FERTILITY in dairy cows is a major problem at this time of year as cows have changed diet from grass to silage. The main reason is a lack of energy, depending on how good a quality silage you have. Feeding a high energy diet will increase blood supply to the liver resulting in the liver absorbing oestrogen and progesterone (the hormones that control fertility) and this will reduce the chances of the cow coming bulling. Fertility will also be affected by nutrition during the dry period as it is during this time the eggs will start developing for the oestrous cycles after calving. A protein level of 13-14% in the transition diet is sufficient with palatability of the ration and enough space for the cows to eat also being important. The addition of chopped straw (2-4cm in length so they cannot sort it) will keep the energy density low so helping to prevent a drop in dry matter intake around calving. Maintaining food intake during the periparturient period will help reduce the risk of the cow getting a displaced stomach and so give her a better start to the lactation.

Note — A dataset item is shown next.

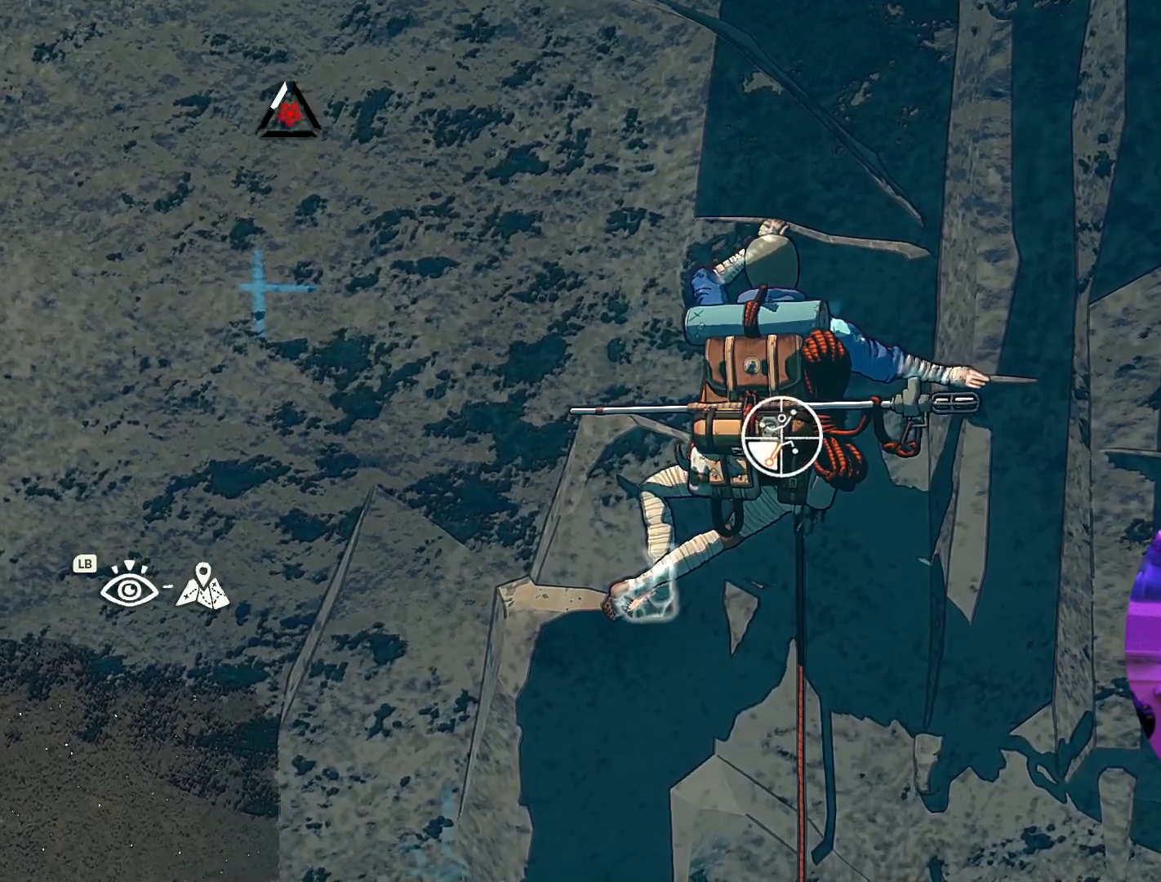
{"dt_ms": 500, "buttons": [], "left_stick": "up", "right_stick": "center", "events": [[133, "R1", "up"], [217, "left_stick", "up-left"], [283, "left_stick", "up"]]}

High yielding cows will be in negative energy balance from calving to peak yield as they cannot eat enough food for milk production. Milk recording can give you an idea if your cows are performing as they should be. A cow with a 10,000 litre lactation should be reaching peak production of 45-50 litres after calving, dropping by approximately 3 litres per month until 305 days when she should be giving 20 litres or about 50% of peak yield. If your cows are giving a high peak yield and not giving 50% of this level at 305 days then you have a problem with your diet.
SHEEP PROBLEMS: Worms continue to cause problems in some flocks with scour and ill thrift being the main sign in weaned lambs. The recent decrease in temperature will reduce the levels of contamination on pasture so they should not pick up any more infection, but you need to be sure you have removed all worms to help them to thrive.
Fluke has been less of an issue this year than recently but still be aware of sudden death due to cases of acute fluke infection.
We have seen our first cases of scab this year! As always when you have itchy sheep you need to determine whether it is due to lice or scab before you go to the expense of treating them all with the wrong drug.
We have been advised of potential supply problems with ‘Scabivax’ next year and have been in discussions with the manufacturers to try and receive enough for everyone. The plan is to supplement the shortage of ‘Scabivax Forte’ with imported supplies of ‘Scabivax’, the original product you may have used a number of years ago. Orders will be filled with whichever product we have in stock at the time.
There is also a problem with ‘Leptavoid’ which is currently unavailable, and will mean a shortage of all the leptospira vaccines currently on the market. Orders will be filled on a first come first served basis when stocks are available (although we do not know when that will be), so the sooner you let us know how much you need the more likely we will be to able to provide it.